List each line from the entries below that contains the word "third".

═══

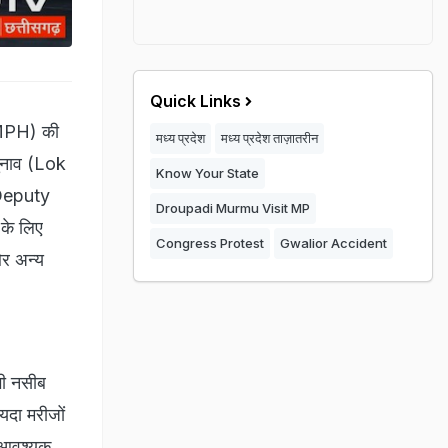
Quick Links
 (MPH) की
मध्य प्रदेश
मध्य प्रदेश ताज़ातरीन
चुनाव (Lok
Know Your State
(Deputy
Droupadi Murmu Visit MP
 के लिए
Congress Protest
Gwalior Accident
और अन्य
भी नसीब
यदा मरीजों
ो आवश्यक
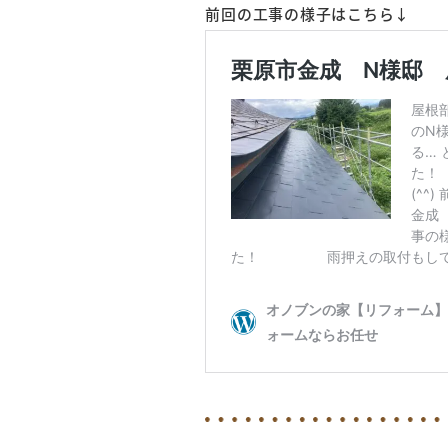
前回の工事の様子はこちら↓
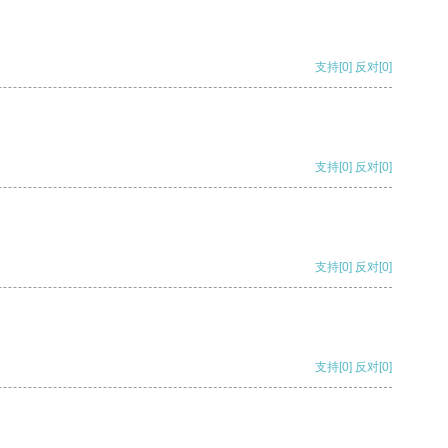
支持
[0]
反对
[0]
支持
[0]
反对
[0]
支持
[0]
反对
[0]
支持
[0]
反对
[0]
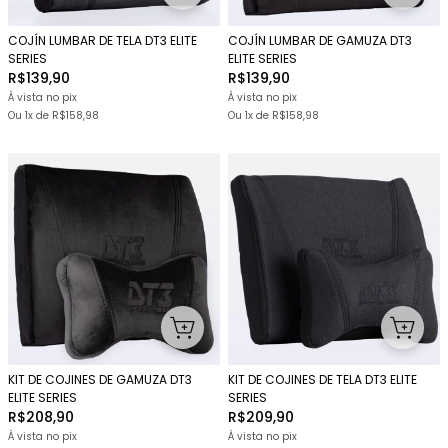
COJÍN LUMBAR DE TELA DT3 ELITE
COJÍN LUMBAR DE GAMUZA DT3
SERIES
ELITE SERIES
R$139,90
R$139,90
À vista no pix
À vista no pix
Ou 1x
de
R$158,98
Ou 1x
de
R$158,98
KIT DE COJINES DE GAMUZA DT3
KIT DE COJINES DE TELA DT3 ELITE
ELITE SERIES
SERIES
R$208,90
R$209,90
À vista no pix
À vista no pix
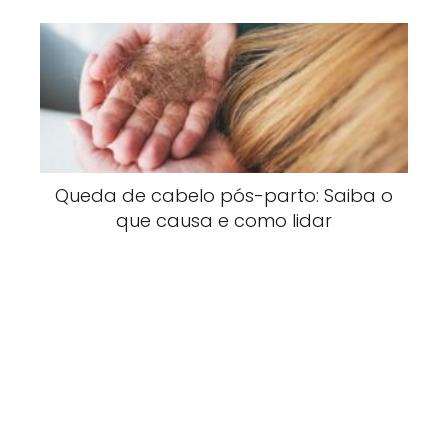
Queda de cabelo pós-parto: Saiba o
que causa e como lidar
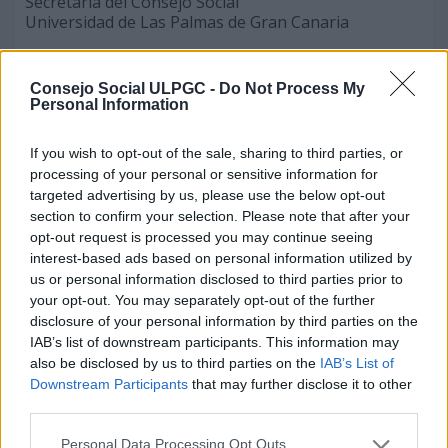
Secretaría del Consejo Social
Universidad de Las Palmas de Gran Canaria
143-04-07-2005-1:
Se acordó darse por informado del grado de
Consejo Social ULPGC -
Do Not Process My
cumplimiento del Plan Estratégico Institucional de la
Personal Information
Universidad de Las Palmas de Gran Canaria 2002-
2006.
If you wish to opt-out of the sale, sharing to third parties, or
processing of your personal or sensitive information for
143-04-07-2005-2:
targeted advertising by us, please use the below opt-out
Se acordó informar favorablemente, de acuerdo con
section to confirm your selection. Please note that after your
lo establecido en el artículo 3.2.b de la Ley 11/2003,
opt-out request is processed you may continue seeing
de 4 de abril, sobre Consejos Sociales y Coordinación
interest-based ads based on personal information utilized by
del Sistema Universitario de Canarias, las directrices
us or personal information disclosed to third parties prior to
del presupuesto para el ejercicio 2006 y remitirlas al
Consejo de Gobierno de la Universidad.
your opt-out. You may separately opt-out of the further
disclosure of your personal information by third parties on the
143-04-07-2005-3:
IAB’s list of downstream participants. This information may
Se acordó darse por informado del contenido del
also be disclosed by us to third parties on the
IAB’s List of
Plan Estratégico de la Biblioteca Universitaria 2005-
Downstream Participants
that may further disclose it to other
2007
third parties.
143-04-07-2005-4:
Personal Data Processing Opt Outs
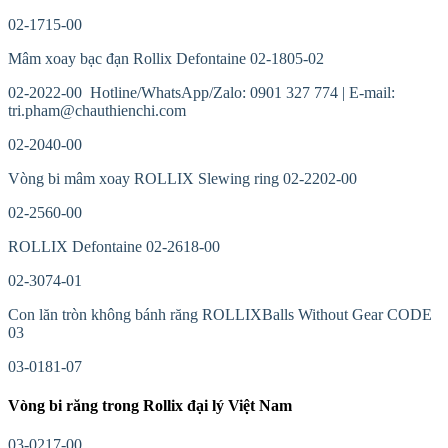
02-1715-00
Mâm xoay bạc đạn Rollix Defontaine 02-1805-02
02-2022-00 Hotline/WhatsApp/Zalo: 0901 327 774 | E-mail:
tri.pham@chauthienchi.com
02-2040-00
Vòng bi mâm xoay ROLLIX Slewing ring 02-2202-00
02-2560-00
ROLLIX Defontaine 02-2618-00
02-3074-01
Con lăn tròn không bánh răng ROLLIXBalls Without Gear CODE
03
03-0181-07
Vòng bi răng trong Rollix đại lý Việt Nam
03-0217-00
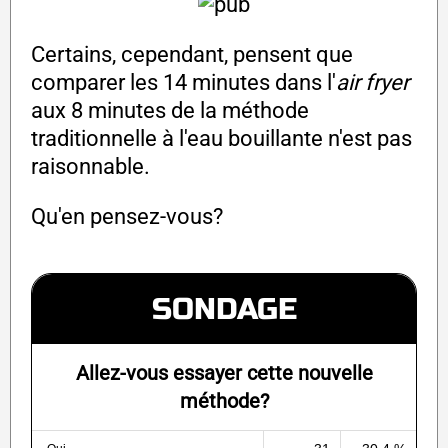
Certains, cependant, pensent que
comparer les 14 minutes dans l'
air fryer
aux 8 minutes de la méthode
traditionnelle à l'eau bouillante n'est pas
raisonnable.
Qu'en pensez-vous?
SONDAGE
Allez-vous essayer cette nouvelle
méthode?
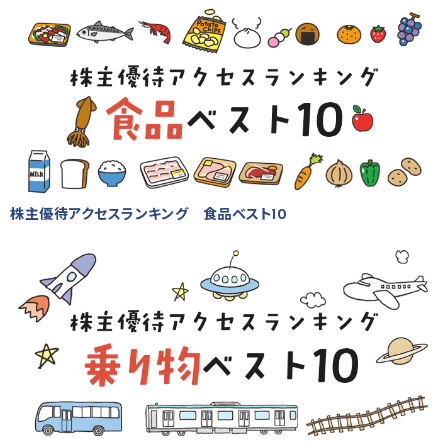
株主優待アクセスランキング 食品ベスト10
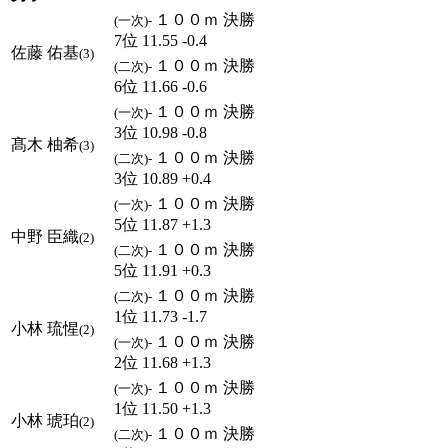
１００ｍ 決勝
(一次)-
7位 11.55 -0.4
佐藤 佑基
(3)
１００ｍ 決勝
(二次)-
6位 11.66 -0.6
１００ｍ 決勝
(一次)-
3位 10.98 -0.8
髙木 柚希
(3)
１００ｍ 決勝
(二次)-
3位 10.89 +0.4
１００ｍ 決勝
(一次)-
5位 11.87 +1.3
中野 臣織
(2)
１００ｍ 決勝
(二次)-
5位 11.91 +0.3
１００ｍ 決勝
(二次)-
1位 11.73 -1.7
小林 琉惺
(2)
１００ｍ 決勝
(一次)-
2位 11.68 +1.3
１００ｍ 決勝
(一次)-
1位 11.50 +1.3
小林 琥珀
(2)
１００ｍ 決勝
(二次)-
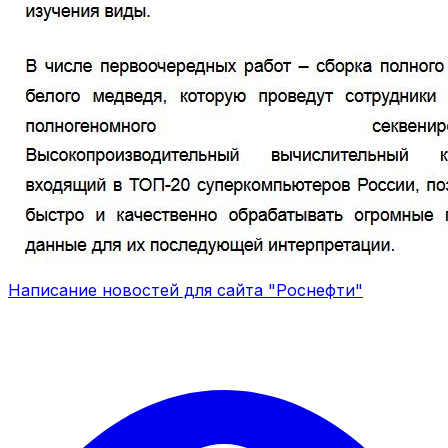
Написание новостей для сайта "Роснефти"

═══

### Solution to the problem
If you wish to opt-out of the sale, sharing to third parties, or
us or personal information disclosed to third parties prior to
disclosure of your personal information by third parties on the
also be disclosed by us to third parties on the
third parties.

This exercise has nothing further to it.